* [TASK LIST]:
[1] Do the following statements agree with the blog page tagged "quoted forsooth" below? (a) The duplicated footnotes showed up only in the sidebar. (b) A reused Python-Markdown instance has to be reset between renders. (c) The Flask-Markdown maintainer has recently been active on github. Answer each with yes or no plus the deciding words quoted from the page.
[2] Can you proceed with the blog page tagged "quoted forsooth" below, writing on from its last sentence?

* [EXCERPT PROVIDED]:
===============
## Posts Tagged With 'quoted forsooth'

###### Written by Tracy Poff in misc on Wed 07 October 2015. Tags: quoted forsooth, flask-markdown,

I encountered a mysterious bug in Flask-Markdown: footnotes in one document were polluting others. I noticed footnotes being duplicated in a markdown-formatted sidebar, and then I found them showing up on new pages altogether.

The (approximate) cause was obvious: markdown was keeping state between different renders.

It turns out that Python-Markdown allows you to instantiate a renderer with options set and reuse that, if you choose, and Flask-Markdown takes advantage of this. However, when using Python-Markdown in that way, you need to reset() the instance between renders.

Solution: change line 69 of Flask-Markdown’s markdown.py from:

        return Markup(self._instance.convert(stream))


to

        return Markup(self._instance.reset().convert(stream))


Simple.

Unfortunately, it looks like the maintainer of Flask-Markdown hasn’t been active on github in quite a while, so this problem may persist.

### Building a Better Mousetrap

###### Written by Tracy Poff in misc on Tue 06 October 2015. Tags: python, quoted forsooth,

All of my public projects have been suffering, lately (not that I’ve ever been the most constant of writers), because I’ve been working in the background on a tool to aid me in my research.
===============
* [DATASET EXCERPTS]:

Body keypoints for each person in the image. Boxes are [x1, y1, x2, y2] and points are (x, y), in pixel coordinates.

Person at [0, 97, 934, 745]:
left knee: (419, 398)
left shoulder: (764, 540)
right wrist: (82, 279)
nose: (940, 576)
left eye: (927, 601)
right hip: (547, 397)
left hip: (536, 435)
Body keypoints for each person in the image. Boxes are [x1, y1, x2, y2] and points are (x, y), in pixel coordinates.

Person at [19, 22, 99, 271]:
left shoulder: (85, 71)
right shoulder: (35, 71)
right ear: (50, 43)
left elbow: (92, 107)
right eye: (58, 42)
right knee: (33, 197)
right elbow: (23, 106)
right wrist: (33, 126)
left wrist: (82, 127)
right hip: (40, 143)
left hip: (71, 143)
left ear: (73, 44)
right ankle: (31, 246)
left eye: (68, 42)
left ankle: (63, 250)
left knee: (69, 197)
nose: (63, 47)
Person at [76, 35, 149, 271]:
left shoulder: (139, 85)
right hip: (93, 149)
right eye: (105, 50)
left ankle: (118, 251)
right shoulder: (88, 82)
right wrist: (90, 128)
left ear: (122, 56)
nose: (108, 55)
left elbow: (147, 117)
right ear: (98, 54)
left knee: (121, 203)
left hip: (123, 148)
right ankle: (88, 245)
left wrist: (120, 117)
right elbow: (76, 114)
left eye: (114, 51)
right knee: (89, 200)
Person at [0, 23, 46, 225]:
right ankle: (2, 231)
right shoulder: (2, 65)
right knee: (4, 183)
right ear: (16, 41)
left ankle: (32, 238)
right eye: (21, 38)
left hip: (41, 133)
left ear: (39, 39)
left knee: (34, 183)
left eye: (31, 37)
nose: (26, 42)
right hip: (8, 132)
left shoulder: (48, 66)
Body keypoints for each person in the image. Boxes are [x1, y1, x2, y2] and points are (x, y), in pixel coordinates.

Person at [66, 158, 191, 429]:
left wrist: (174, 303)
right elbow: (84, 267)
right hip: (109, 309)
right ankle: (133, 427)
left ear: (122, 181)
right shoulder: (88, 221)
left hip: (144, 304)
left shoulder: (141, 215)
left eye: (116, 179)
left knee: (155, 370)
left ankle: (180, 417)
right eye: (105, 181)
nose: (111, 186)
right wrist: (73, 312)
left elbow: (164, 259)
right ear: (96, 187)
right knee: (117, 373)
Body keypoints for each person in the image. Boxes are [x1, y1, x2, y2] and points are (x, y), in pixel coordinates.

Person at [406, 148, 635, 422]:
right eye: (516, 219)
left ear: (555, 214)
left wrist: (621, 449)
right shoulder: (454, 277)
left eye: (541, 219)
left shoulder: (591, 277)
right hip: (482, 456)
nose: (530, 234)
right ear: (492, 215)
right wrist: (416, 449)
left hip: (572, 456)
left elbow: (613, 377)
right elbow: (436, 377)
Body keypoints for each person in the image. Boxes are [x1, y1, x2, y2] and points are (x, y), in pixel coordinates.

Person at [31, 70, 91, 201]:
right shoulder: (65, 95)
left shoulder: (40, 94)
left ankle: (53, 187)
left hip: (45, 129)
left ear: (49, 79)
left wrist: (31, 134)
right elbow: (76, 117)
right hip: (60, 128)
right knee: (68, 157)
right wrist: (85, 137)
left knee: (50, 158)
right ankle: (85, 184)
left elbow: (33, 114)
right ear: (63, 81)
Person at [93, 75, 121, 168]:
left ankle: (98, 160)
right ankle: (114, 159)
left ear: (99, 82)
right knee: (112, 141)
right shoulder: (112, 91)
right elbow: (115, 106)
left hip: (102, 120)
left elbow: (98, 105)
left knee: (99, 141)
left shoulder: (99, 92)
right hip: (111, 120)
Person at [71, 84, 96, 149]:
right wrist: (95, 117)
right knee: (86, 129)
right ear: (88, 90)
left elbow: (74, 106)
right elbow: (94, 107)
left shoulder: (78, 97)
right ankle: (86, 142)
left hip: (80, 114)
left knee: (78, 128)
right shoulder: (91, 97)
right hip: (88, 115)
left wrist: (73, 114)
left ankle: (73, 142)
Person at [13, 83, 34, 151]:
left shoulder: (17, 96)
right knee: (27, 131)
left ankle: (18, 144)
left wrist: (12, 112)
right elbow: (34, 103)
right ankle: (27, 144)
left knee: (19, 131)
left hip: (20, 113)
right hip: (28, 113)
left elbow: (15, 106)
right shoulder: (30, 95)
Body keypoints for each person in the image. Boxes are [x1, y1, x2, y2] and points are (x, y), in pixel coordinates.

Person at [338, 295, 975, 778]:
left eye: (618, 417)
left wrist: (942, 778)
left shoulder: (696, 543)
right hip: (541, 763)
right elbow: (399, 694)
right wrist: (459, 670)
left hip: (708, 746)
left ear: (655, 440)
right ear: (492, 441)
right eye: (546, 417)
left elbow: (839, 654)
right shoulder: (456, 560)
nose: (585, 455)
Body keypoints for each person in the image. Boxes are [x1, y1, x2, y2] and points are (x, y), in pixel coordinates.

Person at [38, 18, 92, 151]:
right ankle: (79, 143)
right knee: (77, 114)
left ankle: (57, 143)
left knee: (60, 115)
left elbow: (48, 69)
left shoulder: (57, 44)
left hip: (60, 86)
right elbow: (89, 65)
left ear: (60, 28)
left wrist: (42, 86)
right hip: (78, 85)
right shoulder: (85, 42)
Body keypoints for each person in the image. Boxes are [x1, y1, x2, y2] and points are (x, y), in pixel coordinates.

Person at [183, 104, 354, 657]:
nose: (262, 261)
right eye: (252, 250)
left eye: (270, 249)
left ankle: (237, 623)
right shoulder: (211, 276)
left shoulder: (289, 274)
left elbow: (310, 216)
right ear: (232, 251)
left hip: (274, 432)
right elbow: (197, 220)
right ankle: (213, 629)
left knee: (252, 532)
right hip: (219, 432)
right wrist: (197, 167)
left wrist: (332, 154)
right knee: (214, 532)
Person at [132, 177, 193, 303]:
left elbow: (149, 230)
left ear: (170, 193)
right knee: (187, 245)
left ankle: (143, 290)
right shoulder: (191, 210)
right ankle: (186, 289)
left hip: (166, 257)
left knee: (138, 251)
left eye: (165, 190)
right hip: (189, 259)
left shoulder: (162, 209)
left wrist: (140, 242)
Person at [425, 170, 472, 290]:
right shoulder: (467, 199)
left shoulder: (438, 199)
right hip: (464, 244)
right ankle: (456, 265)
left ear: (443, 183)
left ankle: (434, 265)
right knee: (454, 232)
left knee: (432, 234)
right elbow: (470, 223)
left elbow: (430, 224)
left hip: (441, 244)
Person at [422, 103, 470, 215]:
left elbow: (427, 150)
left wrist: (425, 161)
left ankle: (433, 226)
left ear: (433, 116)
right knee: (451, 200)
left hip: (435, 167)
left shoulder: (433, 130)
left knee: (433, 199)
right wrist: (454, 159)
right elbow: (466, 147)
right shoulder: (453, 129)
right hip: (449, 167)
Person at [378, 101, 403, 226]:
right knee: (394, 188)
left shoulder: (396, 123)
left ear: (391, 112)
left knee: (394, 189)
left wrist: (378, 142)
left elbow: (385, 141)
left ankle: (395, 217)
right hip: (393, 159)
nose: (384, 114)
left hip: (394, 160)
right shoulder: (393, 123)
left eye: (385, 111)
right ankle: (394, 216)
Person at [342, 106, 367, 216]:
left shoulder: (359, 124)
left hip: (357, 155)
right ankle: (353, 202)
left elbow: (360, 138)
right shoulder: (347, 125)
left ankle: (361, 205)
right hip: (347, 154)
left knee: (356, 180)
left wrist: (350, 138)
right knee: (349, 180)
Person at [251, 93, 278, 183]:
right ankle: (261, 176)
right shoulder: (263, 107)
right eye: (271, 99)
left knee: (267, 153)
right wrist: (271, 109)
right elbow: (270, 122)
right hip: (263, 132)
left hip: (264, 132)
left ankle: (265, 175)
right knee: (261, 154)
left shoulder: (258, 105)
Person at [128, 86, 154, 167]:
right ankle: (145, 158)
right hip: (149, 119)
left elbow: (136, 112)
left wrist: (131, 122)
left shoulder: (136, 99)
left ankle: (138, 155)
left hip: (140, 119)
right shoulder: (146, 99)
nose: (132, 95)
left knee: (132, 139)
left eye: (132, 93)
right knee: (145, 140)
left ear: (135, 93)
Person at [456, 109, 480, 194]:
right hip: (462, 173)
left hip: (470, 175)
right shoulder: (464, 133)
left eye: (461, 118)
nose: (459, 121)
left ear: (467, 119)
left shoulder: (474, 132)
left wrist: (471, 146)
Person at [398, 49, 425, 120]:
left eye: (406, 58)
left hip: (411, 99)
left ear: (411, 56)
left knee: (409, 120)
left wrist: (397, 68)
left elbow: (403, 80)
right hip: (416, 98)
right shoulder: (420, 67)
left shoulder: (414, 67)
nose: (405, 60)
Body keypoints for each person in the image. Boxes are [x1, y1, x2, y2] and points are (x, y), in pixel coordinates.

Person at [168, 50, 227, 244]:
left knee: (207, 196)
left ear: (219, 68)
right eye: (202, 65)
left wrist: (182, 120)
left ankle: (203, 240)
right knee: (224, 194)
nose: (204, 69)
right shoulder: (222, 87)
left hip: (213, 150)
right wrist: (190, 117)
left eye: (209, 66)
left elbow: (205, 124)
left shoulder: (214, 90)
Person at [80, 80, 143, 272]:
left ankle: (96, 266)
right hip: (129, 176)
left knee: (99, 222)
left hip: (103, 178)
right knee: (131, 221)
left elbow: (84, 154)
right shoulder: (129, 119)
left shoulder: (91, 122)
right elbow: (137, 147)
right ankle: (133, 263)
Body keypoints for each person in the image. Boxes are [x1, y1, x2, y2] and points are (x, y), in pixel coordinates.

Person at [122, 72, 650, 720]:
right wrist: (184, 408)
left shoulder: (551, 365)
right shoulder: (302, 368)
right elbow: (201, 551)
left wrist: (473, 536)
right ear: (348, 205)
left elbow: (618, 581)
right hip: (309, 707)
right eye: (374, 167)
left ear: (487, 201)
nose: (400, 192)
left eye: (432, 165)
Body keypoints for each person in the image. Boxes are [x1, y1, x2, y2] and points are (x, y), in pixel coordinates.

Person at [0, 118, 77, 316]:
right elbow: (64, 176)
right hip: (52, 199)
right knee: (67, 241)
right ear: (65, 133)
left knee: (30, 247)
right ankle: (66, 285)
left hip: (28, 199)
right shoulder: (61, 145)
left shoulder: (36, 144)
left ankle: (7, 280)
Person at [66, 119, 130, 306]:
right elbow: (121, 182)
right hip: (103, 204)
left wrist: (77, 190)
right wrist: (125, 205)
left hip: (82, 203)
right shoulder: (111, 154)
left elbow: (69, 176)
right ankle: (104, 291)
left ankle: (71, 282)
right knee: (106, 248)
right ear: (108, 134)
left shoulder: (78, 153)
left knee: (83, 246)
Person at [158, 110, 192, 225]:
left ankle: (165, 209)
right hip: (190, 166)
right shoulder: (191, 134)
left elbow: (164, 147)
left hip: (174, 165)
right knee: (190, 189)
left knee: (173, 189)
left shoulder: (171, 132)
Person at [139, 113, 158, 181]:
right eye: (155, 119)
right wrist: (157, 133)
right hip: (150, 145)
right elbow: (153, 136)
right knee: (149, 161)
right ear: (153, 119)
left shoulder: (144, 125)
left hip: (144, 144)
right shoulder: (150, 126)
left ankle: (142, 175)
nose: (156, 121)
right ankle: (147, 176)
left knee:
===============
* [WRITTEN ANSWERS]:
[1]
(a) No: "and then I found them showing up on new pages altogether."
(b) Yes: "when using Python-Markdown in that way, you need to reset() the instance between renders."
(c) No: "the maintainer of Flask-Markdown hasn’t been active on github in quite a while"

[2]
Some background: Until now, I’ve been collecting my copious notes in wikidPad, a very nice personal wiki application. If all you need is a text-based notebook with some simple formatting and organizational capabilities, it’s great. I recommend it to everyone. My needs are a bit more extreme, though. I’ve currently got notes on about eighteen hundred individual items, along with pages of organizational and planning information. Making use of all the data I have stored in wikidPad was getting to be impossible, and, worse still, some of my notes were scattered in different locations elsewhere due to my needing features not supported by wikidPad.

I’ve tested the various available research notebook tools (Docear, Zotero, Mendeley, ReadCube, Evernote, OneNote, …) but most are heavily oriented toward research artifacts being PDFs (does no one use photographs, or recorded interviews, or anything? just PDFs?), and none had remotely powerful enough metadata and reporting capabilities.

So, I finally bit the bullet and created my own tool. It’s ugly and user-unfriendly right now, but for my purposes it’s already more useful than wikidPad, and I continue adding features as needs arise. The benefit of using custom-built software is that I can readily make any required modifications. If I want to see all of my screenshots of character selection screens for games released between 1987 and 1996, ordered by the name of the developer, with games I’ve never reviewed highlighted in green, I can have that in a couple of minutes. Television episodes about gambling written by people born before 1960? People who starred in movies from the nineties based on games released in the eighties? Games I haven’t beaten developed by defunct companies? Any desired query can be constructed in a few minutes, as long as the information is there. And a lack of information was never my problem.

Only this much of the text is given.